以下の行のうち、「roll」という文字列を含む行をすべて書き写して列挙してください。大文字と小文字は区別します。

__提供データ__

──────────

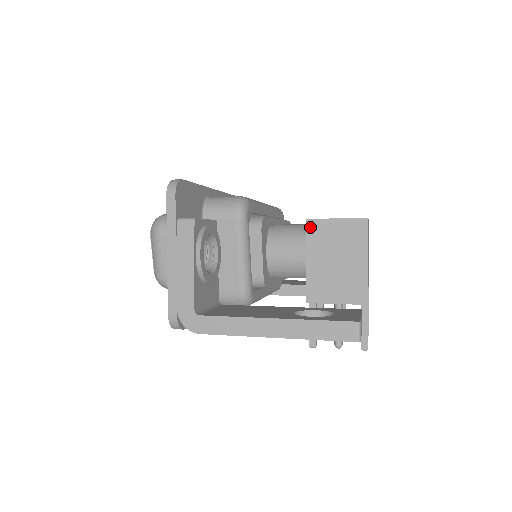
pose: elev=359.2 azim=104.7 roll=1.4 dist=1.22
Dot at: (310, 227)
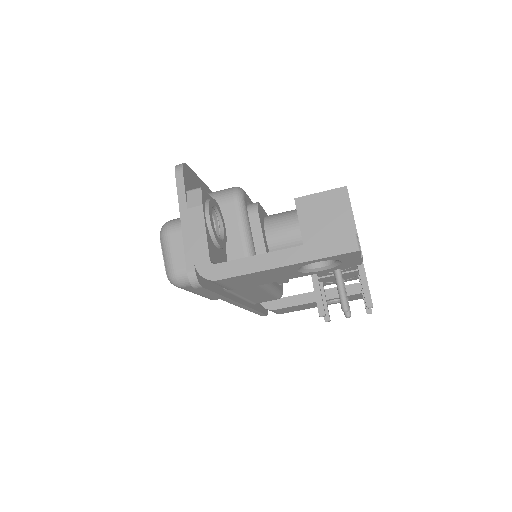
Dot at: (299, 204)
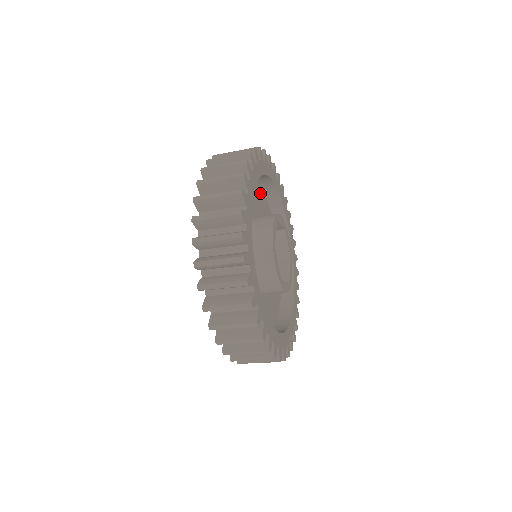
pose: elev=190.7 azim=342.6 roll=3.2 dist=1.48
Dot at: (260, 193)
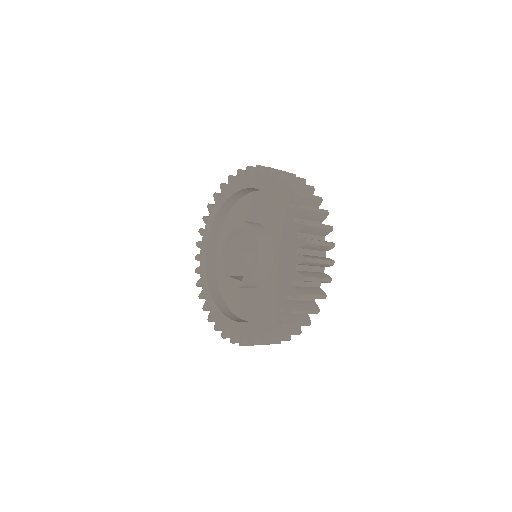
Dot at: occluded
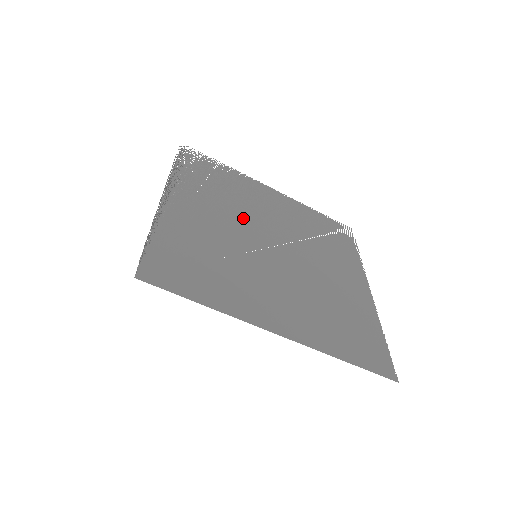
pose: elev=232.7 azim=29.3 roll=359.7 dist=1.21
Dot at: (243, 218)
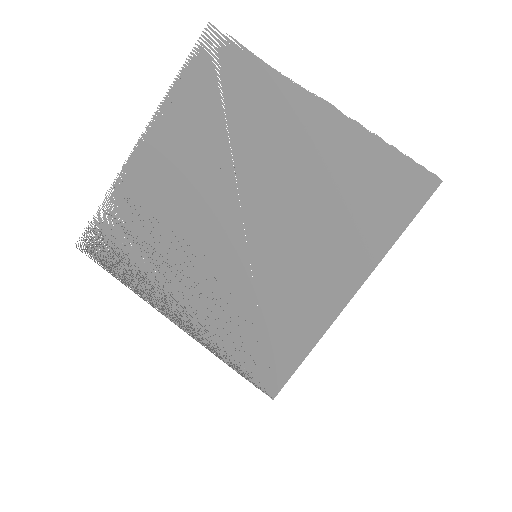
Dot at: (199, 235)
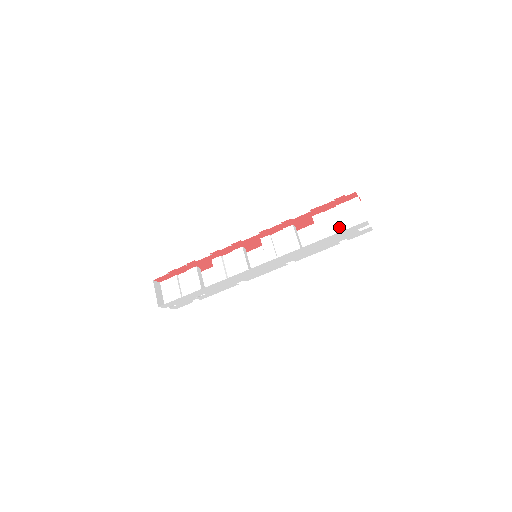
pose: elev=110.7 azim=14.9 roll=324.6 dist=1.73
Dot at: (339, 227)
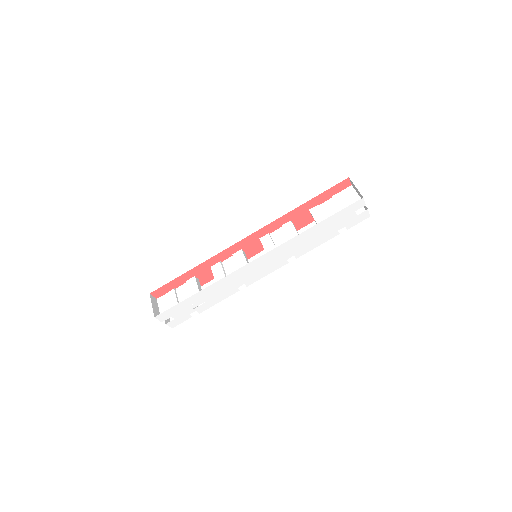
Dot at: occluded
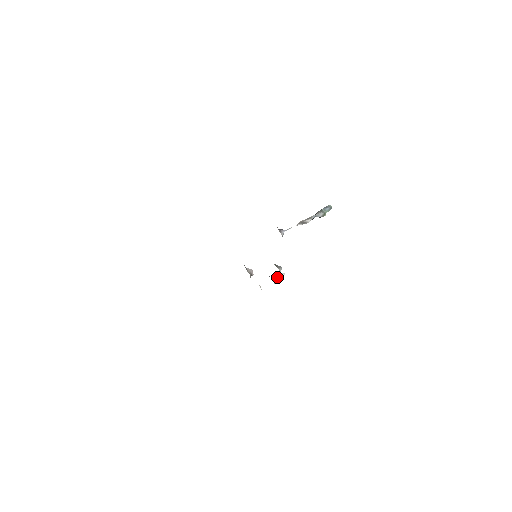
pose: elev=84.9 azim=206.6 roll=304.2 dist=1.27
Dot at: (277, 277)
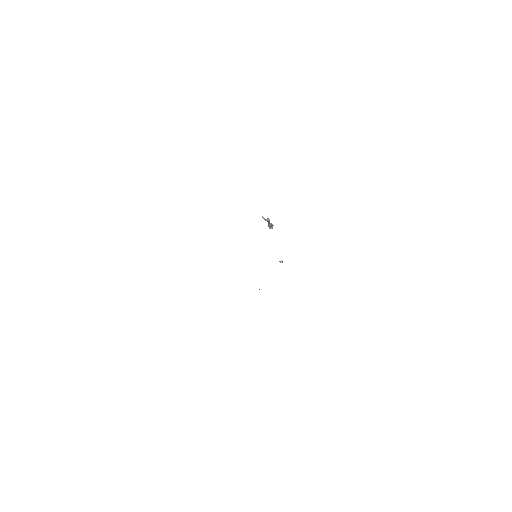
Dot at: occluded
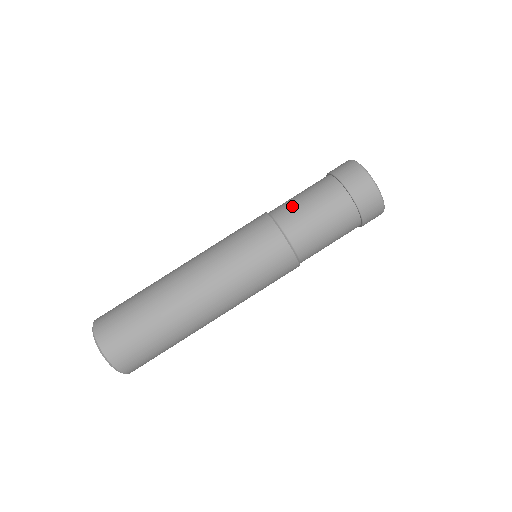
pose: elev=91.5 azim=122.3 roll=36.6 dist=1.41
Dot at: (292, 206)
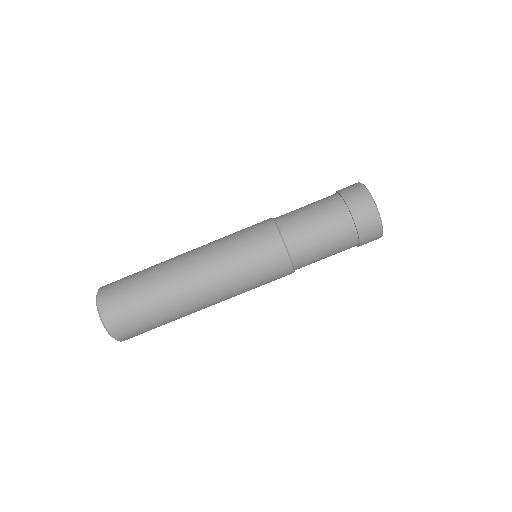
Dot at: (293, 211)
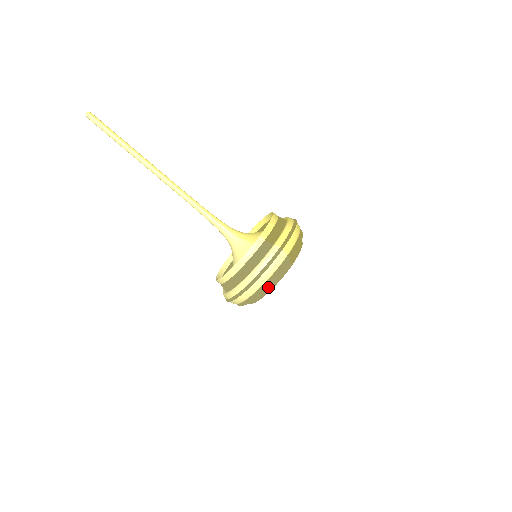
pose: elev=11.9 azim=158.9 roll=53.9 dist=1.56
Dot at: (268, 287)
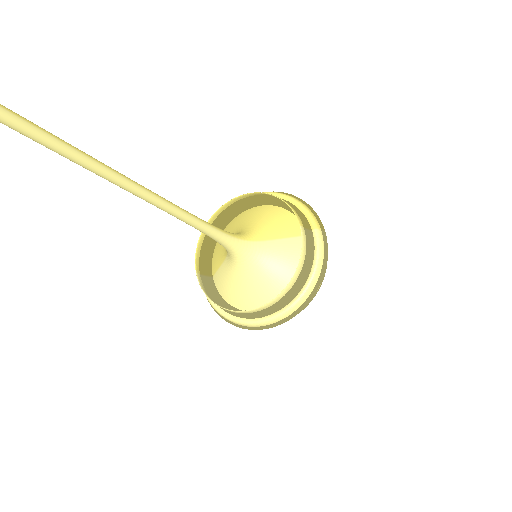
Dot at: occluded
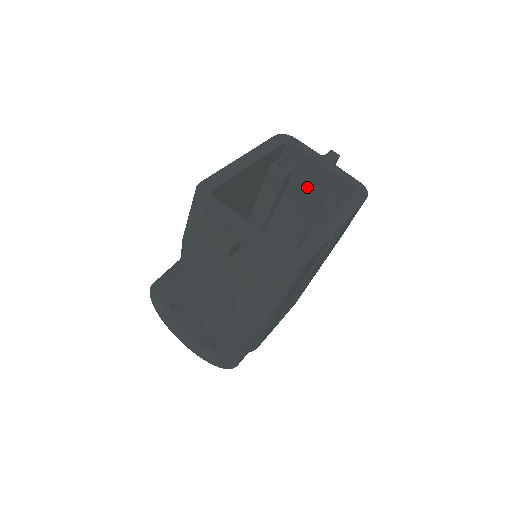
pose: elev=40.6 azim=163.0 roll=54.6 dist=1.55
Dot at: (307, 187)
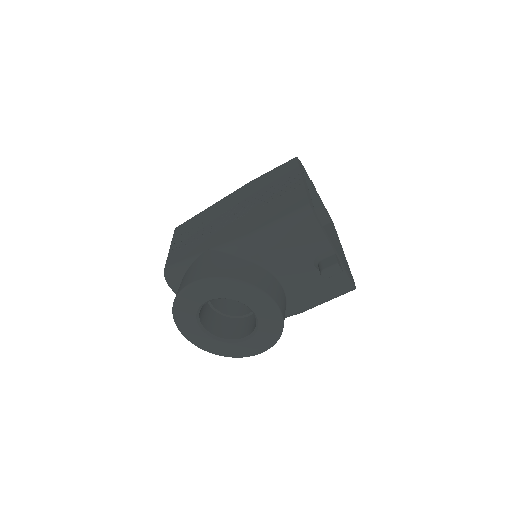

──────────

__解答__
pose: elev=359.2 azim=104.7 roll=1.4 dist=1.22
pose: elev=190.7 azim=342.6 roll=3.2 dist=1.48
pose: elev=232.7 azim=29.3 roll=359.7 dist=1.21
pose: elev=110.7 azim=14.9 roll=324.6 dist=1.73
pose: elev=84.9 azim=206.6 roll=304.2 dist=1.27
pose: elev=91.5 azim=122.3 roll=36.6 dist=1.41
pose: elev=11.9 azim=158.9 roll=53.9 dist=1.56
pose: elev=40.6 azim=163.0 roll=54.6 dist=1.55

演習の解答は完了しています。